The decision

IAC-AH-VP-V1


Upper Tribunal
(Immigration and Asylum Chamber) Appeal Number: IA/38854/2014


THE IMMIGRATION ACTS


Heard at Bradford
Decision & Reasons Promulgated
On 2 June 2015
On 12 June 2015



Before

UPPER TRIBUNAL JUDGE CLIVE LANE


Between

SAVDA BALIKCIOGLU
(ANONYMITY DIRECTION not made)
Appellant
and

THE SECRETARY OF STATE FOR THE HOME DEPARTMENT
Respondent


Representation:
For the Appellant: Miss A Hashmi, instructed by Kingswell Watts, Solicitors
For the Respondent: Mrs R Pettersen, a Senior Home Office Presenting Officer


DECISION AND REASONS
1. The appellant Savda Balikcioglu was born on 23 August 1977 and is a female citizen of Turkey. The appellant had been granted leave to remain in the United Kingdom for the purposes of self-employment (under the "Ankara" Agreement) for a period of twelve months. Her application to extend her leave on that basis had been refused by a decision of the respondent dated 15 September 2014. She appealed to the First-tier Tribunal (Judge Mensah) which, in a determination promulgated on 19 February 2015, dismissed the appeal. The appellant now appeals, with permission, to the Upper Tribunal.
2. The appellant does not take issue with the judge's findings regarding her application to remain on the basis of self-employment. Rather, the appeal proceeds entirely on Article 8 ECHR grounds. Those grounds are brief:
'The FTT Judge failed to make a proper Article 8 ECHR assessment in light of the case law relating to the appellants who have a child who is a British citizen residing in the United Kingdom (see for example Omotunde (Best interests - Zambrano applied - Razgar) Nigeria [2011].
The appellant's daughter from a relationship with a British citizen (whom she married under Islamic law) is a British citizen.
The FFT Judge has failed to make a proper assessment under Article 8 ECHR.'
3. Miss Hashmi, for the appellant, submitted that the refusal letter had made no mention of Article 8 ECHR. However, this is hardly surprising since it did not form any part of the appellant's application to remain on the basis of her self-employment. Article 8 ECHR had been raised for the first time in the grounds of appeal to the First-tier Tribunal.
4. Judge Mensah dealt with Article 8 ECHR at [12]. She incorrectly stated that the Court of Appeal judgment in MF (Nigeria) [2013] EWCA Civ 1192 "confirmed that the Immigration Rules are a complete code ?" As Judge Gibb noted when granting permission to appeal, the Court of Appeal in MF held that that part of the Immigration Rules (relating to deportation) does constitute a complete code; the entire Rules do not do so. However, the judge's error is not necessarily material to the outcome of the appeal. The judge went on to find that the appellant's partner is originally from Turkey and had spent the last twenty years living in the United Kingdom. He was previously married and has two children age 12 and 16 years old.
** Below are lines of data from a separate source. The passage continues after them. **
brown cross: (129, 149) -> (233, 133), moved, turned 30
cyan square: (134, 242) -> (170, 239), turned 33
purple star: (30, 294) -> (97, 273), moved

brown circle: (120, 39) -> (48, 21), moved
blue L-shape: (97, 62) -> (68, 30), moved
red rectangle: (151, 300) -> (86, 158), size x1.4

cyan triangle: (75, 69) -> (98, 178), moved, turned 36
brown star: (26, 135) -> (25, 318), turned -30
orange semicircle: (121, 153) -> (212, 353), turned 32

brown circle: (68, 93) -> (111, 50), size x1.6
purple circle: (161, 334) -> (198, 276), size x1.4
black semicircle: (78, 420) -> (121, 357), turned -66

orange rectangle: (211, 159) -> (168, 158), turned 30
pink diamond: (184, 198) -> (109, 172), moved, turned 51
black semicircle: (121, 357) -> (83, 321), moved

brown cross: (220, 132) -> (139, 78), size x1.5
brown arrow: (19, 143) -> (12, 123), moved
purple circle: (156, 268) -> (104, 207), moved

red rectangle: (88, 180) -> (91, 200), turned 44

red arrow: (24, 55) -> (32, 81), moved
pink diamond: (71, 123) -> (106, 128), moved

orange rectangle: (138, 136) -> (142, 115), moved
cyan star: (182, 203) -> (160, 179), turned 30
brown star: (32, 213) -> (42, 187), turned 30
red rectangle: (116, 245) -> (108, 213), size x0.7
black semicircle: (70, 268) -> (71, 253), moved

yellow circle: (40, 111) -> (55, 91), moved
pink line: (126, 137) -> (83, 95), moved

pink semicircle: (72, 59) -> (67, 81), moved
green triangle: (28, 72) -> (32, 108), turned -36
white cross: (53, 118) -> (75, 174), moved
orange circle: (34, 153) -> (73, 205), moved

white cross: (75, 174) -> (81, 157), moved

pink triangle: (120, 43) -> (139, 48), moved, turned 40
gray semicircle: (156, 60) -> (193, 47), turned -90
The judge noted that, "[the appellant's partner] also told me that if this appeal failed he would go back to Turkey with the appellant, her son and their daughter." The judge went on to consider Section 55 of the Borders Act 2007 and also Section 117B of the Immigration Act 2014. The judge had not referred specifically to Section 117B(6) which provides:
'In the case of a person who is not liable to deportation, the public interest does not require the person's removal where-
(a) the person has a genuine and subsisting parental relationship with a qualifying child, and
(b) it would not be reasonable to expect the child to leave the United Kingdom.'
5. The judge went on to find that:
"I am wholly satisfied that it would be reasonable in this case for the family to leave the United Kingdom and the best interests of the appellant's son and their daughter are served with the family all returning together to Turkey."
She attached very little weight indeed to the partner's relationship with his children by a previous marriage in finding that
"? the appellant has failed to demonstrate the existence of the relationship [between the partner and his children] as claimed, the regulatory and quality of the contact and therefore that exceptional circumstances exist to make removal disproportionate under Article 8." [12]
6. Miss Hashmi submitted that the determination was flawed and that the judge erred by finding that the family could pursue their life together in Turkey. She submitted that it would not be reasonable for a British child to be expected to leave the United Kingdom.
7. As I have noted above (Section 117B(6)) the public interest does not require a person's removal in circumstances where they have a genuine and subsisting parental relationship with a qualifying child and it would not "be reasonable to expect the child to leave the United Kingdom." That provision is not, however, an absolute prohibition on British children leaving the jurisdiction. I accept Mrs Pettersen's submission that the judge was entitled to rely, in this instance, upon the evidence of the appellant's partner that he would accompany the appellant and their child to Turkey. I acknowledge that the analysis of the judge [12] has the appearance of being somewhat slapdash and hurried; it is her assessment that "little weight should be given to the appellant's relationship with [the partner] or her private life (sic)" sitting somewhat uneasily with her finding in the next sentence that it would be "reasonable for this family to leave the United Kingdom ? with the family all returning together to Turkey." I am, however, satisfied having read the entire determination that the judge accepted that there was a subsisting relationship between the appellant, her partner and their child (I understand that, at the date of the Upper Tribunal hearing, the appellant is pregnant again) and also that the partner's claimed relationship with his children by a previous marriage did not constitute any major hindrance to family life being continued abroad in Turkey. I am also satisfied that the judge has made clear that the public interest concerned with the appellant's removal is a strong one in the light of her finding that the appellant was an individual who had "sought to circumvent the Immigration Rules." Ultimately, however, I am satisfied that the judge was entitled to rely upon the evidence that the family would leave the United Kingdom together to live in Turkey in reaching her finding that it would be reasonable to expect the child, notwithstanding her British nationality, to live abroad. I agree Mrs Pettersen that this is a case where the First-tier Tribunal Judge has, in effect, been required to act as a primary decision maker, there having been no previous engagement of Article 8 ECHR. I find that she reached a decision which was available to her on the evidence and which is in accordance with the law.
Notice of Decision
This appeal is dismissed.
No anonymity direction is made.



Signed Date 10 June 2015

Upper Tribunal Judge Clive Lane


I have dismissed the appeal and therefore there can be no fee award.